# Sub-Gaussian and “nearly” sub-Gaussian random variables

Define $$\Psi_{X}(\lambda) = \log E e^{\lambda X}$$, and suppose that $$EX=0$$. We say that the random variable $$X$$ is sub-Gaussian with variance factor $$v$$ if: $$\Psi_{X}(\lambda) \leq v\lambda^{2}/2$$ for all $$\lambda \in \mathbb{R}$$. In other words, the moment generating function of $$X$$ is "dominated" by the moment generating function of a mean zero Gaussian random variable with variance $$v$$.

As far as I know, this indicates that sub-gaussian random variables with variance factor $$v$$ have tails that are "thinner" than the tails of a Gaussian random variable with variance $$v$$.

Sub-Gaussian random variables are particularly important in the study of concentration inequalities.

Now I have found cases (for example, equation (1.1) in the supplementary material of the paper Spokoiny (2012)) where concentration inequalities are stated for the case when: $$\Psi_{X}(\lambda) \leq v\lambda^{2}/2$$ for all $$\lambda$$ satisfying $$|\lambda|\leq c$$ for some $$c$$.

I am wondering if anyone can offer an interpretation of this?
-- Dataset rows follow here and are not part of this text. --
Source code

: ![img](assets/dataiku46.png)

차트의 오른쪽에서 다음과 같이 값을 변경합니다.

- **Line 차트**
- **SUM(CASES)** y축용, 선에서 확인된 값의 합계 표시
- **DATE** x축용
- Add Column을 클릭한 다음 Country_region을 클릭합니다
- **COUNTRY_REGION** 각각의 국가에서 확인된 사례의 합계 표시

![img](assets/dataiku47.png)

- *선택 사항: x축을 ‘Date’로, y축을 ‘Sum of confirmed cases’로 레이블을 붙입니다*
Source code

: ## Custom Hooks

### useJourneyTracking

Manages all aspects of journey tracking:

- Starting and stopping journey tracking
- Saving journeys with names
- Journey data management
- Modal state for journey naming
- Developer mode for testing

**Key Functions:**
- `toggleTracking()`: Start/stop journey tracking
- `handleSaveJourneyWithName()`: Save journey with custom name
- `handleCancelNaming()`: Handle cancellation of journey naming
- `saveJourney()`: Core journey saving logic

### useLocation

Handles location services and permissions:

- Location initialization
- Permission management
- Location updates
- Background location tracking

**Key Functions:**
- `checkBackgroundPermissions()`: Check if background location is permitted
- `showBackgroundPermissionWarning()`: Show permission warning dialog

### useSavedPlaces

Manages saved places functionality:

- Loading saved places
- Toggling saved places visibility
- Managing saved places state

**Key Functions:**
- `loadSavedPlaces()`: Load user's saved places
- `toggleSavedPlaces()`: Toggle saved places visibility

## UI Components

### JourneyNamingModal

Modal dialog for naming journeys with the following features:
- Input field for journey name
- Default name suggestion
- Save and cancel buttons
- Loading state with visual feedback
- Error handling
In particular, what can we say about the tails of a random variable that satisfy the sub-Gaussian inequality only for values of $$\lambda$$ satisfying $$|\lambda|\leq c$$?

A random variable is $$K$$-sub-exponential if $$P(|X| \geq t) \leq 2 \exp(-K/t)$$. One of its equivalent definition is that $$\Psi_X(t) \leq C^2 \lambda^2$$ for all $$|\lambda| \leq \frac{1}{C}$$. See Proposition 2.7.1 in HDP[1]. You can consult Section 2.7 titled 'Sub-Exponential Distributions' in the HDP[1] to know more.